# EXERCISE DETAILS
From the entries below, pull out each line where "Right" appears.

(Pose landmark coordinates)
──────
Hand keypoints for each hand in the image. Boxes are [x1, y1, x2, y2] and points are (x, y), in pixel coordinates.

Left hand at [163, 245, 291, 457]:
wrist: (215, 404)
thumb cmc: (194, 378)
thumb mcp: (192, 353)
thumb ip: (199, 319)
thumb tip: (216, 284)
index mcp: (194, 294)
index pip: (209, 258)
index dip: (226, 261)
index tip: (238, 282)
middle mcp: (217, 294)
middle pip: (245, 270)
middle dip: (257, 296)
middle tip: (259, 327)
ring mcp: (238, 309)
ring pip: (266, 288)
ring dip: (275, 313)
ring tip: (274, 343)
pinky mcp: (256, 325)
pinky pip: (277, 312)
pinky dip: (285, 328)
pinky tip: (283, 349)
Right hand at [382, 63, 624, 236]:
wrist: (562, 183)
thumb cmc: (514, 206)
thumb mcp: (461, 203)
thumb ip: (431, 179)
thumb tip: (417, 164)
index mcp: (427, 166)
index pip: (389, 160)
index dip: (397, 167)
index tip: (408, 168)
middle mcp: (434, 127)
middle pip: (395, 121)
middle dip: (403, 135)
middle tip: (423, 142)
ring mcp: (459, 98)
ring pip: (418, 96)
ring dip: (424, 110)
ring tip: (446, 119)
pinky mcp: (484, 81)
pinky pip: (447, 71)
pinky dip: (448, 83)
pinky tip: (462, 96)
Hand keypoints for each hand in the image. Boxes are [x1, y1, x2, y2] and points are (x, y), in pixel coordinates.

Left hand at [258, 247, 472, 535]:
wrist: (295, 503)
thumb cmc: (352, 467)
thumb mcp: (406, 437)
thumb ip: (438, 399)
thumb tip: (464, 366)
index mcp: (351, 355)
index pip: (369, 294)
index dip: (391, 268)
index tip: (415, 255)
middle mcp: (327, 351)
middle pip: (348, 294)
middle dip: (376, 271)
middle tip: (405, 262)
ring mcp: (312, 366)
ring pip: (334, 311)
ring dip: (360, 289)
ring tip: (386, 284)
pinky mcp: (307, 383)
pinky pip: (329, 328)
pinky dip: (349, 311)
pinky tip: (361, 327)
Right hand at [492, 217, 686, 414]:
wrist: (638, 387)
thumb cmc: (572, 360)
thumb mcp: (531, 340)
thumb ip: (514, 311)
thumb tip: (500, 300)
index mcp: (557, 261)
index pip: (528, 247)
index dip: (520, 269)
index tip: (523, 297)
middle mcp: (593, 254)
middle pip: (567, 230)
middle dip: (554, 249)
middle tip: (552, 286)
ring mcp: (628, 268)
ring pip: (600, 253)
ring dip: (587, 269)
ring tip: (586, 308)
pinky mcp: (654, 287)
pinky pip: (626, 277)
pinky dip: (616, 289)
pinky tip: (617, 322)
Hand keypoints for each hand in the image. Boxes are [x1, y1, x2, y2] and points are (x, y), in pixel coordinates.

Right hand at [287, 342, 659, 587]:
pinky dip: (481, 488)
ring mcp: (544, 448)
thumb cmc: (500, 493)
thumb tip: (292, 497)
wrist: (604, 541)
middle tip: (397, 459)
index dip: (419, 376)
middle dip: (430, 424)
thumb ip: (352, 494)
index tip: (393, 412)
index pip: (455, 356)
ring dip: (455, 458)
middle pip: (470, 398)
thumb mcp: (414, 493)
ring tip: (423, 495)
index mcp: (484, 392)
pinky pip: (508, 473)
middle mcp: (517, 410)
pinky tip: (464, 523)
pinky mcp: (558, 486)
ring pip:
──────
# SOLUTION TO THE PROBLEM
Right hand at [382, 63, 624, 236]:
Right hand at [492, 217, 686, 414]:
Right hand at [287, 342, 659, 587]:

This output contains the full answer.